Perhaps I feel too strongly about this--but I know only too well what the life of the Jew in Vienna is today. I know of the terror and despair, and of the unbelievable difficulties each man and woman endures, and tries to solve, in connection with obtaining the U.S. visa. I want to say again that the Vienna Consulate has on its Visa Division staff men of ability and sympathy, who work as much as possible with the individual in mind, but they can only do what the U. S. immigration law permits. (I cannot endorse the physician at the Consulate, but his attitude is subject for another memorandum!) But it seems to me that if the U.S. wants to make a new ruling due to the war, etc., that it must make it openly and give the reasons.
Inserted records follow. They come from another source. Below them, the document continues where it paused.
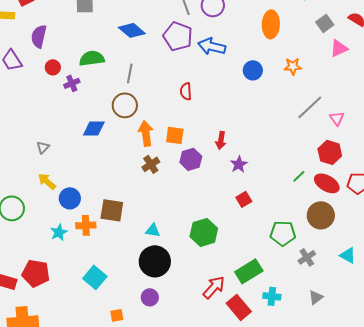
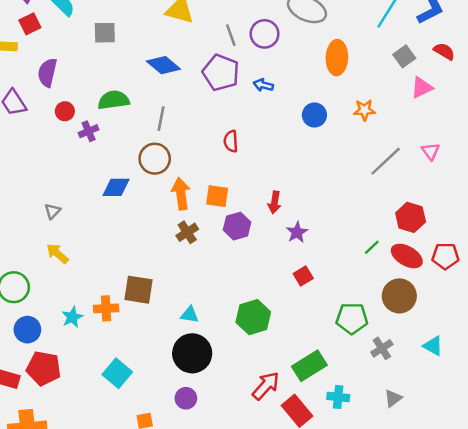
blue arrow: (212, 46) -> (263, 85), size x0.6
pink triangle: (337, 118) -> (430, 151), moved
blue circle: (70, 198) -> (27, 330), moved

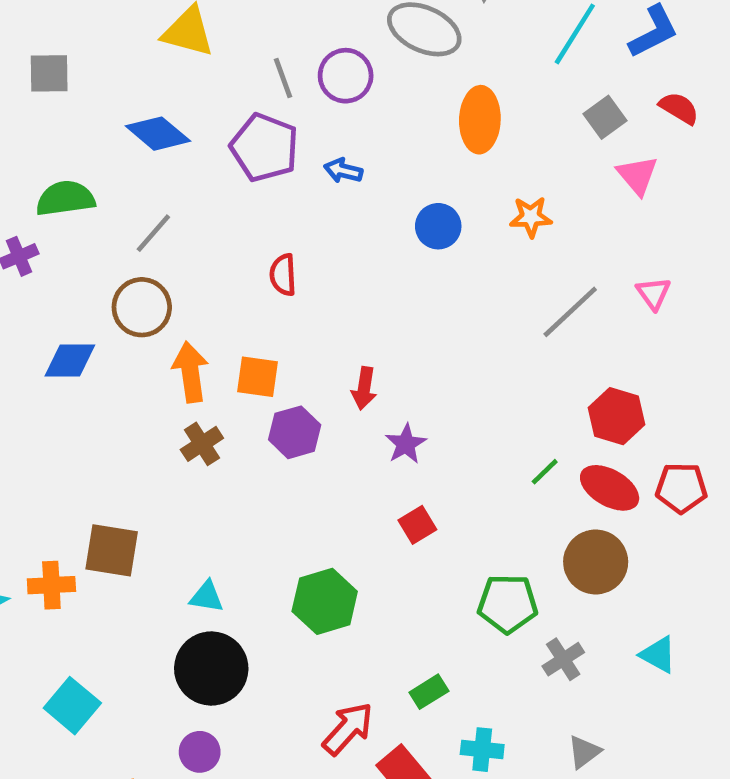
pink triangle: (422, 88) -> (637, 175), turned -45
gray line: (161, 119) -> (153, 233), turned 30
green rectangle: (309, 366) -> (429, 692), size x0.6

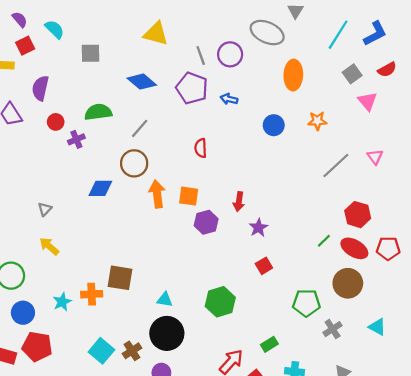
red semicircle: (679, 108) -> (387, 70), turned 120
brown cross: (202, 444) -> (132, 351), moved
We cannot continue to let these tragic people go on hoping that if they comply with every requirement, if they get all the special documents required (Marks are increasingly needed by the Jews just to live), if they nerve themselves for the final interview at the Consulate, they may just possibly be the lucky ones to get visas when we know that practically no one is granted visas in Germany today. As thee knows, the whole question of affidavits is involved --irrevocable trust funds as required by the Consulate--we can't go out to individuals in this country for this basic cooperation when we know that regardless of what we or the applicant does, he is not going to get the visa.

Thee understands that this is a confidential report for thee to have as background. I do hope that the question can be given very careful study, and a decision reached which will in some measure allay the mental suffering of so many persons. We could alleviate a lot of the mental suffering , of course, by restoring the normal visa program for the applicants in Germany.

Naturally I am fully aware of the almost insuperable difficulties of travel from Germany. Greece is now closed to those who would have attempted to go via that country through the Mediterranean to Lisbon. Spain now refuses a transit visas to anyone with a "J" on his passport. The route via Siberia and Japan is the only one open, and it offers tremendous difficulties. But our government should make its own position absolutely clear , and I do hope the several refugee committees can get this matter satisfactorily outlined.